In a court filing, the university argued that Cuccinelli’s subpoena for the records of government-funded work conducted by climate scientist Michael Mann goes beyond the AG’s legal authority, and threatens academic freedom.

Cuccinelli’s subpoena had “sent a chill through the Commonwealth’s colleges and universities,” said UVA president John T. Casteen III in a statement.

The university at first had said that it was working to comply with the demand, before reversing course.

Because UVA is a public institution, it is a client of Cuccinelli — creating an awkward showdown that most attorneys general try to avoid. “Attorneys general do everything they can to avoid being on opposite sides of their clients,” former AG Jerry Kilgore, a Republican, told the Washington Post.

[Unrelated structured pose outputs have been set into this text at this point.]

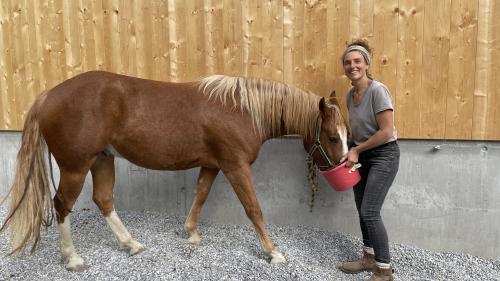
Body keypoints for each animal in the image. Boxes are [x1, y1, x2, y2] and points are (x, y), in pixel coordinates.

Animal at [0, 71, 350, 270]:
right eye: (333, 137)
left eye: (346, 135)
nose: (347, 167)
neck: (243, 109)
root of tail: (49, 95)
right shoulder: (235, 166)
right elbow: (253, 208)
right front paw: (273, 252)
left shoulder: (211, 164)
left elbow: (200, 194)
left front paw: (191, 233)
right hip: (75, 166)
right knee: (62, 205)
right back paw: (72, 258)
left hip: (102, 159)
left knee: (103, 199)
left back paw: (131, 244)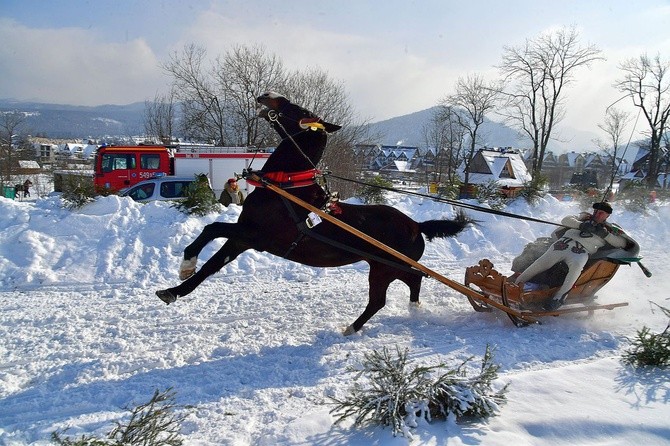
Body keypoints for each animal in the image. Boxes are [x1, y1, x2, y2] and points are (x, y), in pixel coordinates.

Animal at [159, 91, 472, 334]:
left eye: (300, 110)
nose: (268, 94)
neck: (285, 185)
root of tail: (416, 225)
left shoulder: (255, 235)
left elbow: (212, 228)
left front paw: (186, 262)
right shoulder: (241, 239)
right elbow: (211, 264)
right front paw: (177, 287)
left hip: (384, 269)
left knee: (379, 300)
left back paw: (352, 328)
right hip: (394, 267)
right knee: (415, 279)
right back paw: (413, 309)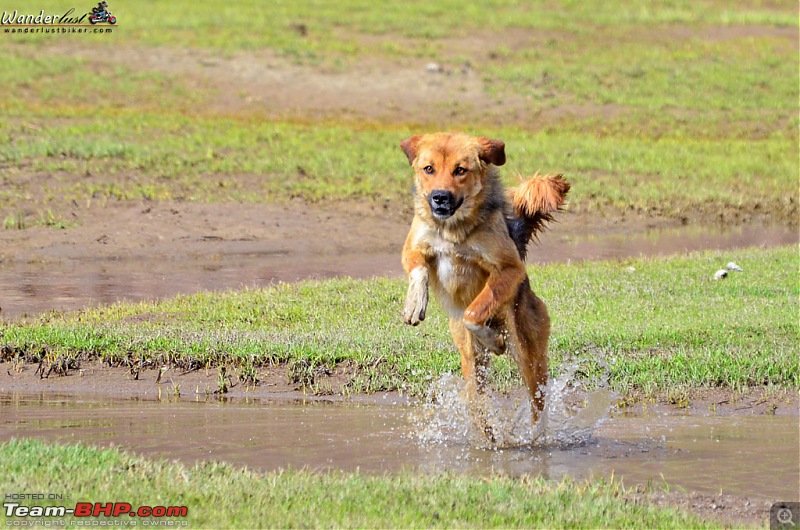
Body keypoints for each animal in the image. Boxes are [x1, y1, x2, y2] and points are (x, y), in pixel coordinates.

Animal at [400, 131, 568, 428]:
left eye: (460, 170)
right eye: (429, 169)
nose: (439, 197)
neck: (453, 230)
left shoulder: (509, 269)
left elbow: (474, 311)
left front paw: (491, 337)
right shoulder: (412, 248)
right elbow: (419, 269)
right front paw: (415, 303)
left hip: (529, 355)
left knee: (537, 403)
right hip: (471, 366)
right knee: (479, 408)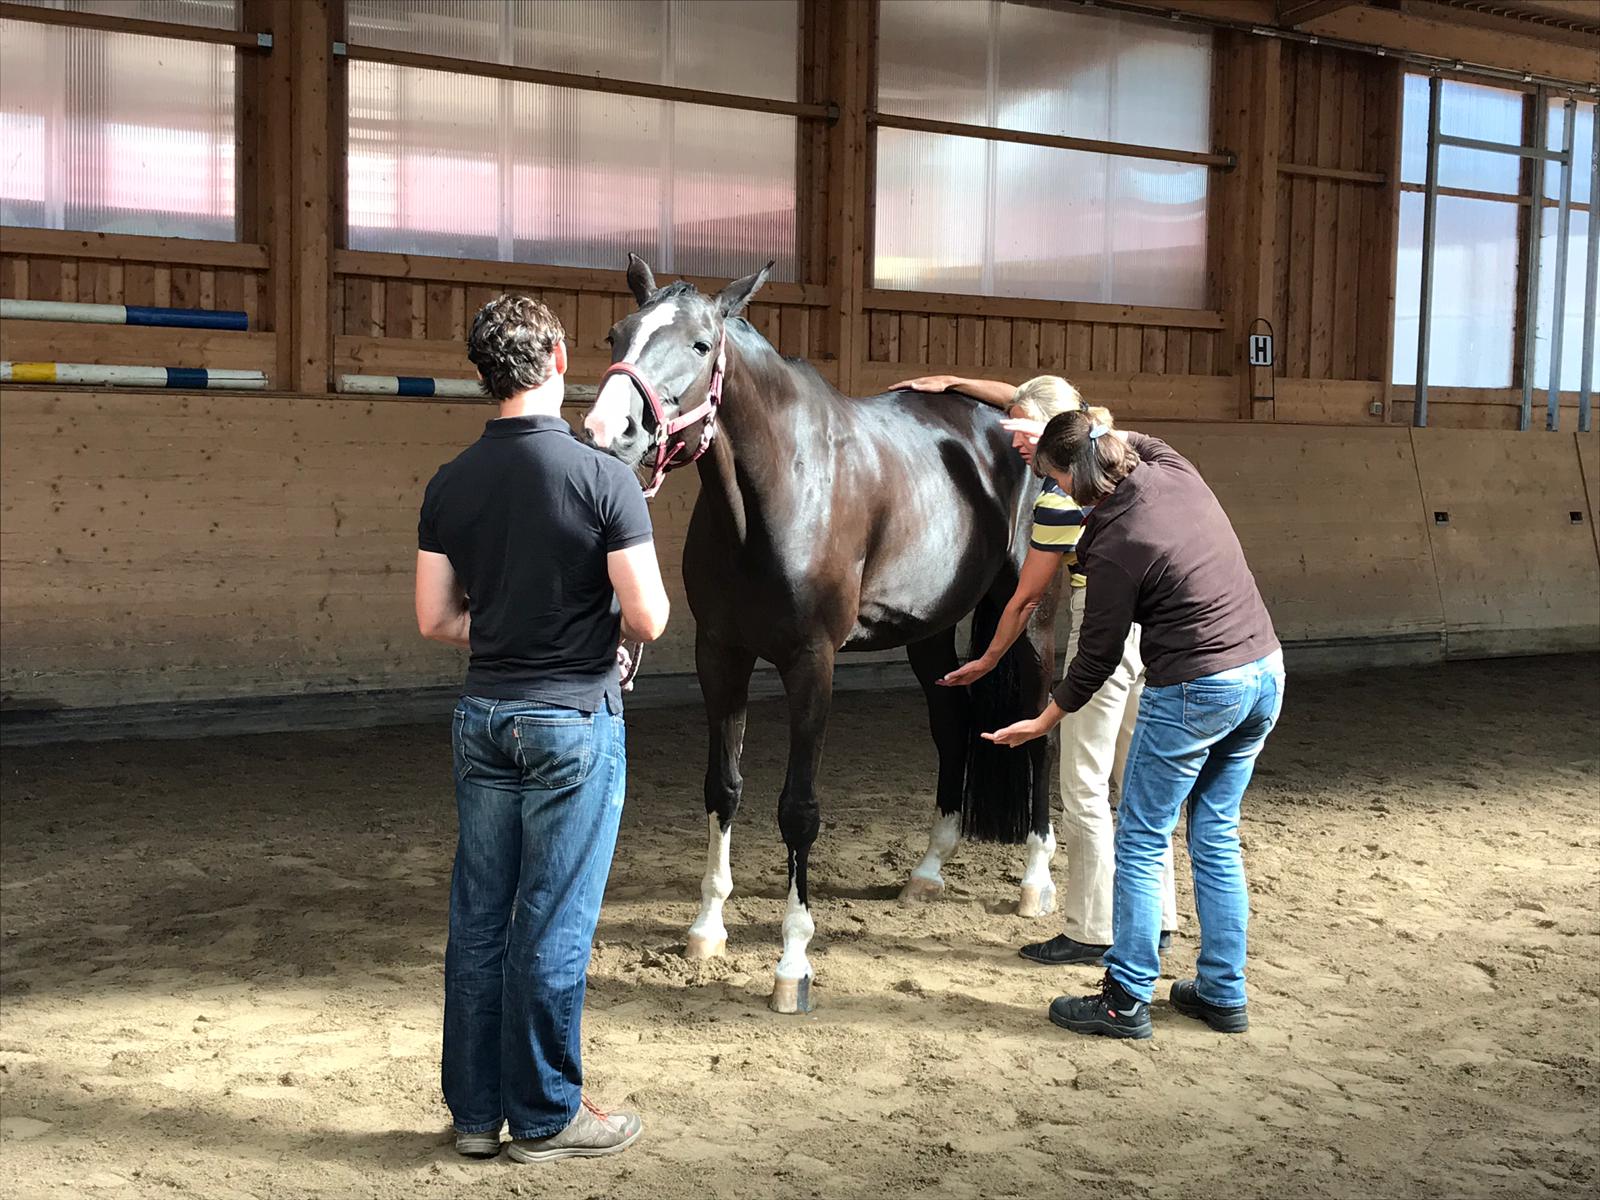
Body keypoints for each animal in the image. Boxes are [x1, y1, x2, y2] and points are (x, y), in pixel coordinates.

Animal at [584, 255, 1061, 1013]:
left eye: (700, 345)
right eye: (616, 335)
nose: (608, 429)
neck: (780, 489)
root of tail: (1020, 423)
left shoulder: (812, 663)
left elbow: (797, 809)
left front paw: (792, 962)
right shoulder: (721, 655)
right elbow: (723, 787)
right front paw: (707, 928)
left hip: (1034, 621)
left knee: (1039, 730)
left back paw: (1036, 881)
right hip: (930, 634)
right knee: (953, 722)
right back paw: (929, 868)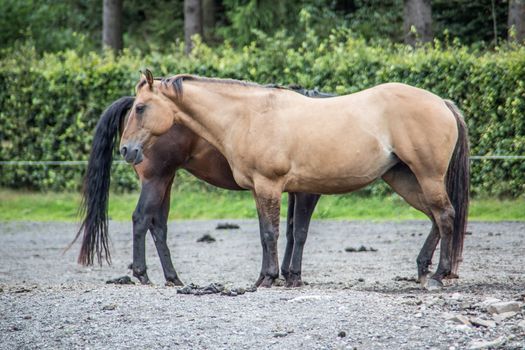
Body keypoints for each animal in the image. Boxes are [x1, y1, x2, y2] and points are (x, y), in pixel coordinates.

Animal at [74, 87, 328, 288]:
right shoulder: (306, 192)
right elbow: (299, 232)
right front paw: (294, 276)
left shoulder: (288, 190)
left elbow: (288, 231)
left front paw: (283, 274)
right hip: (155, 180)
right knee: (141, 219)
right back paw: (142, 274)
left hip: (165, 180)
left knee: (158, 226)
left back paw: (173, 277)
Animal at [119, 70, 470, 290]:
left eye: (141, 108)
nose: (126, 149)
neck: (249, 116)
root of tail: (442, 103)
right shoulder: (264, 189)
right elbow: (271, 233)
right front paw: (267, 278)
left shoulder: (271, 185)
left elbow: (274, 233)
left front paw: (271, 278)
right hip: (404, 179)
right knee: (437, 217)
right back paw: (424, 269)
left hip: (426, 175)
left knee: (445, 215)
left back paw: (437, 274)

Mann, now at Penn State, was one of several climate scientists caught up in the “Climate-Gate” controversy, which involved the release of emails exchanged among climate scientists. Cuccinelli, a conservative Republican, has said his investigation is focused on whether Mann used taxpayer dollars to commit fraud by deliberately misrepresenting scieintific data on climate change. Several investigations, including one by Penn State, have exonerated Mann of any deliberate wrong-doing.

Even climate change skeptics have slammed Cuccinelli’s probe as a “witch hunt.” A group of 800 Virginia academics recently called on him to drop the inquiry.